- [Task]
From the entries that follow, report every line in which "lines" occurs.

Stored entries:
BEGIN
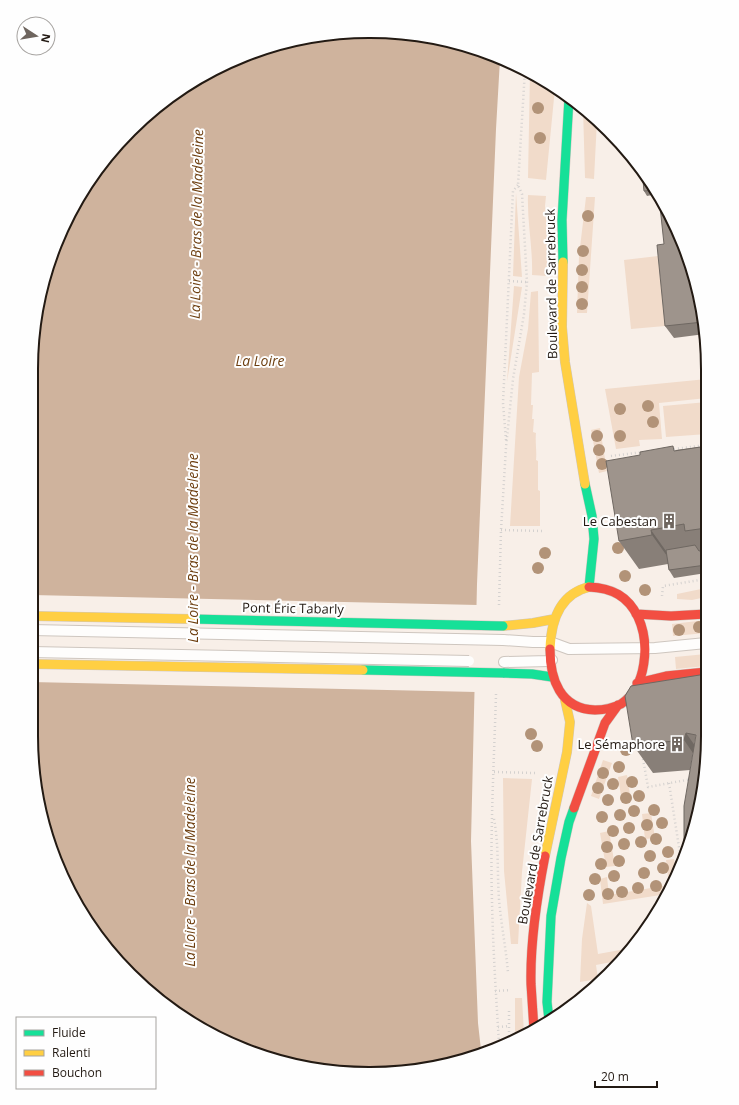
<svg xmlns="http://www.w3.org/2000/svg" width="739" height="1105" font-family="'Open Sans',sans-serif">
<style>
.green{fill:#f1dbca}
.water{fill:#cfb39d}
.pier{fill:#f8efe8}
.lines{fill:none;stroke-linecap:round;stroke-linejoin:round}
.lane-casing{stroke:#cec6bf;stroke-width:12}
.fast-casing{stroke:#cec6bf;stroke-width:10}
.slow-casing{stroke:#cec6bf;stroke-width:10}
.jam-casing{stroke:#cec6bf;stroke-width:10}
.path{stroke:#d4d1cf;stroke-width:2.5;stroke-dasharray:1 3;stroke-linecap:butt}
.lane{stroke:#fefdfc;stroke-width:10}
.fast{stroke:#16e098;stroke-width:9}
.slow{stroke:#ffcf43;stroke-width:9}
.jam{stroke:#f24e42;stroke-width:9}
.lane-bridge-casing{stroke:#cec6bf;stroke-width:12;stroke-linecap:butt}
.fast-bridge-casing{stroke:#cec6bf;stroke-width:10;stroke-linecap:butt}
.slow-bridge-casing{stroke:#cec6bf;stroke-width:10;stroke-linecap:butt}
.lane-bridge{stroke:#fefdfc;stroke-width:10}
.fast-bridge{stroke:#16e098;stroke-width:9}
.slow-bridge{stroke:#ffcf43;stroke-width:9}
.tree{fill:#b29378}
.wall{fill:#887f78}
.shaded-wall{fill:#6f6862}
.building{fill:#9e948c;stroke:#6f6862}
.labels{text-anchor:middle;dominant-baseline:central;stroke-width:4;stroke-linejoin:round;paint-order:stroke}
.street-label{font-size:13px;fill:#231a13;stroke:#fefefe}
.poi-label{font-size:13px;fill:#231a13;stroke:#fefefe;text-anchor:end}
.water-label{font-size:14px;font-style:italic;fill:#6d3e0f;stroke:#fefefe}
.rim{fill:none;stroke:#231a13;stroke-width:2}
</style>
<rect width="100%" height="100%" fill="#f8efe8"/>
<!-- green -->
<path class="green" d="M530,72L539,76L555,88L546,180L528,178Z
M583,108L593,115L597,120L594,179L585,178Z
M516,193L522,277L513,276Z
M528,195L546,196L545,206L547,234V276L532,275C533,248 527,222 528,195Z
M586,197H595L587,313H577L579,256Z
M658,256L665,326L631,329L624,260Z
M514,286L522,287L507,382Z
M538,291L539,372L532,373L531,405H533L532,419H534L533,432L536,433C535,443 537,451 536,460L538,461V490L540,491V526H510L519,377L528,329L531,292Z
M707,379V398L659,403L662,439L639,440L640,446L616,449L605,389Z
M707,402V434L666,437L663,406Z
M600,428L607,471L599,473L591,430Z
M706,588V597L692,600L677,599V594Z
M706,620V633L673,636L672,624Z
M706,654V666L676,669L675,657Z
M603,760L612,763L599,799L591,796Z
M627,775L631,801L622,802L618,777Z
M503,778L532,779L522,872L518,944H511L504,871Z
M651,813L655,838L645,839L642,814Z
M609,831L615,866L606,867L600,833Z
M674,859C677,875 677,880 667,894L603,904L600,879L607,877L609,895L669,885L666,860Z
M587,903L591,906L598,954L631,948L622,960L596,965L598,979L580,982L582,939Z
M515,998H522L524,1034L515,1038Z"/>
<!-- water -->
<path class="water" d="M348,32L414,34L479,49L500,59L496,129L477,584L471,841L478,1023L481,1050L436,1067L347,1073L240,1048L163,1004L88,924L49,844L31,735L34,325L66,220L115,146L164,101L220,66L282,42Z"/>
<!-- pier -->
<path class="pier" d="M32,595L478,605L476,692L31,682Z"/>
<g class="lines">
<defs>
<path id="lane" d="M503,640L533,642H550L569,649L655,648L706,643
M504,662L549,661L552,660"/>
<path id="fast" d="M563,262L562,220L569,98
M585,484L592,516L594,539L589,587
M503,673L532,674L552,677
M549,1020L547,1002L551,916L561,858L569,822L574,808"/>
<path id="slow" d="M563,262L562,327L565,362L585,484
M503,626L533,623L554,619
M550,649C551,622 559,594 589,587
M545,856L567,752L570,722L565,700"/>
<path id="jam" d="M636,614L671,616L706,614
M550,649C550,679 560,709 595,710C604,710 613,708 621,704C647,687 650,643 638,617C628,596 612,588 589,587
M637,683L666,676L706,672
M574,808L605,723L618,705
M534,1030C533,1015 532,999 531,984C530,943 537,897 545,856"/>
</defs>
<!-- lane casing -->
<use href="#lane" class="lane-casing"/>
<!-- fast casing -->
<use href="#fast" class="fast-casing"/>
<!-- slow casing -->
<use href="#slow" class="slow-casing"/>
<!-- jam casing -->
<use href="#jam" class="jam-casing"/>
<!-- path -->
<path class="path" d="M509,281L527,282
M506,440L503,403L513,191L518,185
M674,449L707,445
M611,456L643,452
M501,530L543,531
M662,596L663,586L706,579
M499,605L501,530L506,447L513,379L524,314L527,282L522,194L518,185L525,70
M496,694C494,763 490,832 492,901C493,948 496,996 499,1043
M643,759L648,787L692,779
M494,772L535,773
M669,783L681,860
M494,819C499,845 497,872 499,899C501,924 506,948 508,973
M495,991L511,990
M498,1027L509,1026
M509,1040V1010"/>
<!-- lane -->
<use href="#lane" class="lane"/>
<!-- fast -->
<use href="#fast" class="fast"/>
<!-- slow -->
<use href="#slow" class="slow"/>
<!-- jam -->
<use href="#jam" class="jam"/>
<defs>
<path id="lane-bridge" d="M32,630L503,640
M32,652L469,661"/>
<path id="fast-bridge" d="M192,619L503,626
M363,670L503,673"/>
<path id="slow-bridge" d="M32,616L192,619
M32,664L363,670"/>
</defs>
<!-- lane-bridge casing -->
<use href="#lane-bridge" class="lane-bridge-casing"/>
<!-- fast-bridge casing -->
<use href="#fast-bridge" class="fast-bridge-casing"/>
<!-- slow-bridge casing -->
<use href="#slow-bridge" class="slow-bridge-casing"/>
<!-- lane-bridge -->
<use href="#lane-bridge" class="lane-bridge"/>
<!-- fast-bridge -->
<use href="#fast-bridge" class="fast-bridge"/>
<!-- slow-bridge -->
<use href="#slow-bridge" class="slow-bridge"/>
</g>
<!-- trees -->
<g class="tree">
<circle cx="538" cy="108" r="6"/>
<circle cx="540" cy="138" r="6"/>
<circle cx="588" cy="216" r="6"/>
<circle cx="583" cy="251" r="6"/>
<circle cx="582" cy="270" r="6"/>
<circle cx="582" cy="287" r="6"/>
<circle cx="582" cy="304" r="6"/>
<circle cx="648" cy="406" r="6"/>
<circle cx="620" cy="409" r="6"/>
<circle cx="653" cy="422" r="6"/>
<circle cx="597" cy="436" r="6"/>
<circle cx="620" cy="436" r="6"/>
<circle cx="599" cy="450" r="6"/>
<circle cx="602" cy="464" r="6"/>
<circle cx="618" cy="548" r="6"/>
<circle cx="545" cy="553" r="6"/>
<circle cx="538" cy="568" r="6"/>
<circle cx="625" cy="576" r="6"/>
<circle cx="645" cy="590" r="6"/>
<circle cx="699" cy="627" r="6"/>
<circle cx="679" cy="630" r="6"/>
<circle cx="531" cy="734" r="6"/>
<circle cx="537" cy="746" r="6"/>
<circle cx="626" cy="750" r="6"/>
<circle cx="619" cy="767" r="6"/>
<circle cx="603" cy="773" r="6"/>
<circle cx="632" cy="782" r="6"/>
<circle cx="613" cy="784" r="6"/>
<circle cx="598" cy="788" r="6"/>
<circle cx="639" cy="796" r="6"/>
<circle cx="626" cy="798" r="6"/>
<circle cx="608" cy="800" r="6"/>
<circle cx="654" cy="810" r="6"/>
<circle cx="634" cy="811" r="6"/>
<circle cx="620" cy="815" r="6"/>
<circle cx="602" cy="817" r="6"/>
<circle cx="662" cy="823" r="6"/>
<circle cx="647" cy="825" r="6"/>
<circle cx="629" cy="828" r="6"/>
<circle cx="613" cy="831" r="6"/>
<circle cx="656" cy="839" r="6"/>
<circle cx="641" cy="842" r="6"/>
<circle cx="624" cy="844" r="6"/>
<circle cx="607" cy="847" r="6"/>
<circle cx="668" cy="852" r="6"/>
<circle cx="650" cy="856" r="6"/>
<circle cx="619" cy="861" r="6"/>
<circle cx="601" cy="864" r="6"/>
<circle cx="663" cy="868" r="6"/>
<circle cx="644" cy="873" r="6"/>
<circle cx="614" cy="876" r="6"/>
<circle cx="595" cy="879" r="6"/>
<circle cx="656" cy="886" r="6"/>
<circle cx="638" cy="888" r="6"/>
<circle cx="622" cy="892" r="6"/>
<circle cx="608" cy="894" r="6"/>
<circle cx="589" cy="895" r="6"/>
</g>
<!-- wall -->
<path class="wall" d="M642,170L657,194L647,196L644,191Z
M664,244L697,282L705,334L674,338L665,326Z
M707,446L706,573L674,578L669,570L668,564L639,569L619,541L676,450Z
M706,674L690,770L653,773L633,745Z"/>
<!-- shaded-wall -->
<path class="shaded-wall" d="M651,530L671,558L672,563L652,535Z
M686,733L705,760L704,769L684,740Z"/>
<!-- building -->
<path class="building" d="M642,170L655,190L644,191Z
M659,197L673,220L697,282L703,322L665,326L657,245L664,244Z
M673,446L674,451L707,446L706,528L685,531L684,524L651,530L652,535L619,541L606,461L640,455V452Z
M695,545L699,551L706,550V565L669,570L666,550Z
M706,674L705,780L684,848V806L696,735L686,733L684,740L633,745L625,696L631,686Z"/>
<!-- icons -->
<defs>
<symbol id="building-bare" viewBox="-9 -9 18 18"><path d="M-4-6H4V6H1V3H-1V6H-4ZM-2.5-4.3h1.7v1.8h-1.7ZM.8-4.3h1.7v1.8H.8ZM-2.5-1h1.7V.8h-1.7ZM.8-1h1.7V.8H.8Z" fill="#6e655e" stroke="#fefefe" stroke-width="2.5" paint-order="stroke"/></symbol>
</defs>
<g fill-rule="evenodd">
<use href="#building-bare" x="658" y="510" width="22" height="22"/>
<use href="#building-bare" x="666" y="733" width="22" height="22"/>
</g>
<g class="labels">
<!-- street labels -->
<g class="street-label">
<text transform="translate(551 284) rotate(-91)">Boulevard de Sarrebruck</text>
<text transform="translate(293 608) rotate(1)">Pont Éric Tabarly</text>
<text transform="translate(535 850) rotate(-80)">Boulevard de Sarrebruck</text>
</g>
<!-- poi labels -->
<g class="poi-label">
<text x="657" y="521">Le Cabestan</text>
<text x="665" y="744">Le Sémaphore</text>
</g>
<!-- water labels -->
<g class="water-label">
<text transform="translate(196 224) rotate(-89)">La Loire - Bras de la Madeleine</text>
<text x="260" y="360">La Loire</text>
<text transform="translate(192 548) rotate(-90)">La Loire - Bras de la Madeleine</text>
<text transform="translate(189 872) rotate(-90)">La Loire - Bras de la Madeleine</text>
</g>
</g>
<!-- crop -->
<path d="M0 0H739V1105H0ZM369 38H370A331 331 0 0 1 701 369V736A331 331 0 0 1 370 1067H369A331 331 0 0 1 38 736V369A331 331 0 0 1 369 38Z" fill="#fefefe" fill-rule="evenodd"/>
<path class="rim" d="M369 38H370A331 331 0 0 1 701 369V736A331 331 0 0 1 370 1067H369A331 331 0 0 1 38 736V369A331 331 0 0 1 369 38Z"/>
<!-- legend -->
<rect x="16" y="1017" width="140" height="72" fill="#fefefe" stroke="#a6a3a0"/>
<rect x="24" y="1030" width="20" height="6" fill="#16e098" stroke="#a6a3a0"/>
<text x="52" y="1037" font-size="12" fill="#231a13">Fluide</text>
<rect x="24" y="1050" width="20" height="6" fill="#ffcf43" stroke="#a6a3a0"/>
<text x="52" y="1057" font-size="12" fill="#231a13">Ralenti</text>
<rect x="24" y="1070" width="20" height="6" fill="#f24e42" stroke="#a6a3a0"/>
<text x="52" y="1077" font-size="12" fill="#231a13">Bouchon</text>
<!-- north arrow -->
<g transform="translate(36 36) rotate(102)"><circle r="19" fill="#fefefe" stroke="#a6a3a0"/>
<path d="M0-3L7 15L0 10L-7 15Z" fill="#6e655e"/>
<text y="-6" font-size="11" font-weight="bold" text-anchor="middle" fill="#231a13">N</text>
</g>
<!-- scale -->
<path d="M595 1081v6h62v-6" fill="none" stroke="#231a13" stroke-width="2"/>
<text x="601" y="1081" font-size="12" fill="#231a13" stroke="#fefefe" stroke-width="3" paint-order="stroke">20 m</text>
</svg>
END
- [Answer to the problem]
.lines{fill:none;stroke-linecap:round;stroke-linejoin:round}
<g class="lines">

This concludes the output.